In the forum thread on file encoding inspection, which encoding gave True when the first line of the test file was checked for the letter "a"?
Text Block Start
File Encoding Inspection

JonL · August 6, 2019, 9:36pm

Is there a way to query the encoding of a file as a property of the file? I was digging through the inspector list for files, but it wasn’t obvious how to get that.

JonL · August 7, 2019, 7:43pm

Any ideas? I have a file that is being changed from one encoding to another. I need a way to inspect what encoding the file currently has.

TimRice · August 7, 2019, 8:23pm

What kind of encoding are you talking about? Video Encoding?

alinder · August 7, 2019, 8:42pm

Hmm… I can’t find a property that just returns the encoding, but there is the encoding cast: https://developer.bigfix.com/relevance/reference/encoding.html

I won’t pretend to know everything there is to know about file encoding, but I do like a relevance challenge! Using the info in the above link, we can compare if the results of reading a file with a given encoding contains a character or string we would expect:

q: line 1 of file "C:\test.txt" of encoding "UTF-8" contains "a"
A: True
T: 20.367 ms
I: singular boolean

q: line 1 of file "C:\test.txt" of encoding "UTF-16" contains "a"
A: False
T: 20.088 ms
I: singular boolean

Here’s the raw data:

q: line 1 of file "C:\test.txt" of encoding "UTF-8"
A: Encrypted and Escrowed - 744
T: 11.450 ms
I: singular file line

q: line 1 of file "C:\test.txt" of encoding "UTF-16" 
A: 䕮捲祰瑥搠慮搠䕳捲潷敤‭‷㐴ഊ䕮捲祰瑥搠慮搠敳捲潷敤Ⱐ扵琠湯⁍慳瑥爠䭥祣桡楮‭‱ഊ䕮捲祰瑥搬⁮潴⁥獣牯睥搠ⴠ㐳ഊ乯琠敮捲祰瑥搠ⴠ㄰㈍ૌ
T: 11.171 ms
I: singular file line

You might say “well, that only helps me if I know the content of the file,” and you’re right! But that got me thinking about how to do this if you didn’t know the content of the file. If it’s enough to assume it will definitely have some letter of the alphabet, this approach could work. Again, I’m not an expert in this area so I can’t speak to issues with edge cases or anything:

q: elements of intersection of (set of characters of "abcdefghijklmnopqrstuvwxyz" ; set of characters of (it as lowercase) of lines of file "C:\test.txt" of encoding "UTF-8")
Text Block End
Raw data Block Start
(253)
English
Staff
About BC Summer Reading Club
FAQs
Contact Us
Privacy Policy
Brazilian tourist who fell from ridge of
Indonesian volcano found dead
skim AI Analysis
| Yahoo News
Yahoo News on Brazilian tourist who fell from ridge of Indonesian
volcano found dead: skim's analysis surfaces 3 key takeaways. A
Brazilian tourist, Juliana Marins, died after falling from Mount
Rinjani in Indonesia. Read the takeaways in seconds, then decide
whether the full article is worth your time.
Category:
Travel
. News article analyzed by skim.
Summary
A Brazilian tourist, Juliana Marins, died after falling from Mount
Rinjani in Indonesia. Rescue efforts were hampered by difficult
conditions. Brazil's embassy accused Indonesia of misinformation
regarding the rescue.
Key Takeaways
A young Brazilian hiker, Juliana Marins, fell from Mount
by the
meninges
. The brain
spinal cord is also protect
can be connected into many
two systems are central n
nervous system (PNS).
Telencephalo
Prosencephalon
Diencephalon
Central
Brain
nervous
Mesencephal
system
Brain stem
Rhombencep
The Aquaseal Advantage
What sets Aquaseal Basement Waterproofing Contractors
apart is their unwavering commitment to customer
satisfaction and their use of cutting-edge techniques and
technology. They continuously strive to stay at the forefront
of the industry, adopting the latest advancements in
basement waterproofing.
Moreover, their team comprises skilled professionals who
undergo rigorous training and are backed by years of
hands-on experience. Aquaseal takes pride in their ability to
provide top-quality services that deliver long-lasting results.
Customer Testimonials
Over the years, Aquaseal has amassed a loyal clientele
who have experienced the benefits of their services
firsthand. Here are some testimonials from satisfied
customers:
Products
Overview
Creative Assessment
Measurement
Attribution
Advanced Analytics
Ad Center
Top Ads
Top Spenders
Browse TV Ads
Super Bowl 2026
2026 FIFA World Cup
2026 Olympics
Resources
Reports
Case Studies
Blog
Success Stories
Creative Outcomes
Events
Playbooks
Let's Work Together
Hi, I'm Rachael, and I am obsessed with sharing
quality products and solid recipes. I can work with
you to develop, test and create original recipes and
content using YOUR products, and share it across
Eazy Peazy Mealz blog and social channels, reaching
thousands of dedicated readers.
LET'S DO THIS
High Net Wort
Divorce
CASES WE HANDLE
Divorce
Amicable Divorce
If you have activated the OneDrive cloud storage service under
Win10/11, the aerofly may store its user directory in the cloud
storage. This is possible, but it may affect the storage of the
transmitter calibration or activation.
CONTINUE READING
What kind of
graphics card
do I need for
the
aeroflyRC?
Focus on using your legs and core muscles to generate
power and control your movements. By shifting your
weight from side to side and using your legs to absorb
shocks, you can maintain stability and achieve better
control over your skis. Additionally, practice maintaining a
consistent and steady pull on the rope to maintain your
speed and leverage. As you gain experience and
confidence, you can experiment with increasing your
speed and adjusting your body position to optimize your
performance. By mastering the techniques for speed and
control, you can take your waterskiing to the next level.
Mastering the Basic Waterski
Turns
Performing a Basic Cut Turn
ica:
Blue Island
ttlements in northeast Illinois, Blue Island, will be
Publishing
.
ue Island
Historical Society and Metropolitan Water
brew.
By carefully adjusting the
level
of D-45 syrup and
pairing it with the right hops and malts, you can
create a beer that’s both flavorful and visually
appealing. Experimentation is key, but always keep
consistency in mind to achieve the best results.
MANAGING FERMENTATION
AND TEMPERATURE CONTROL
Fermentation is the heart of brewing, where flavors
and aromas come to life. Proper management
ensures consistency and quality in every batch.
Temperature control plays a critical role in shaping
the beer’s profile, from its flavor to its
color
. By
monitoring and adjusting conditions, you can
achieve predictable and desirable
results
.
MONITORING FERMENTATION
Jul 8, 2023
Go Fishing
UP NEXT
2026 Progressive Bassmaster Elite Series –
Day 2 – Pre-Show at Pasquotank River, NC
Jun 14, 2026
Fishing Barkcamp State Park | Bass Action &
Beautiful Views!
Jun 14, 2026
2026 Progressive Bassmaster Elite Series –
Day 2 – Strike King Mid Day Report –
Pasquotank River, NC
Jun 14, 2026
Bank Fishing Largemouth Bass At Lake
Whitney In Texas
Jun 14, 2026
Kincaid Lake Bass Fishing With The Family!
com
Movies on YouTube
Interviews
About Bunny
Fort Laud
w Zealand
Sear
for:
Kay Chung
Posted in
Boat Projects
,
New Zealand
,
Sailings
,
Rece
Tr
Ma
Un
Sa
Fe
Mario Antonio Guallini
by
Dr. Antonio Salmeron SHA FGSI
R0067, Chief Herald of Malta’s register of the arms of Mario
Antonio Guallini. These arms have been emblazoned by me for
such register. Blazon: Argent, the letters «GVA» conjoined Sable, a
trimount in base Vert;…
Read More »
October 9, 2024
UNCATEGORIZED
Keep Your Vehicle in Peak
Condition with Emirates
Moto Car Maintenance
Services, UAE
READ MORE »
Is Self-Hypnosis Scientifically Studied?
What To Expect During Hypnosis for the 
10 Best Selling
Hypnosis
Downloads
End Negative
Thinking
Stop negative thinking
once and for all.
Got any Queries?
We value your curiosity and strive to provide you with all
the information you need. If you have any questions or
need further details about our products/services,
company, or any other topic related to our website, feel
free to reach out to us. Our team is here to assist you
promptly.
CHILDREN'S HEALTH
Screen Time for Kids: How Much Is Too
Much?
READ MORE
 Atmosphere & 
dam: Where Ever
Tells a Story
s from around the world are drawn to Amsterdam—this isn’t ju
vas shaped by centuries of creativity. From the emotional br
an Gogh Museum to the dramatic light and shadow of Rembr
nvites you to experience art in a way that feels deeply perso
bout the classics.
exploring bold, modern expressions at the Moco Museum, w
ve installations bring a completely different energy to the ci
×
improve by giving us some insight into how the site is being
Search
Raw data Block End
Answer »
UTF-8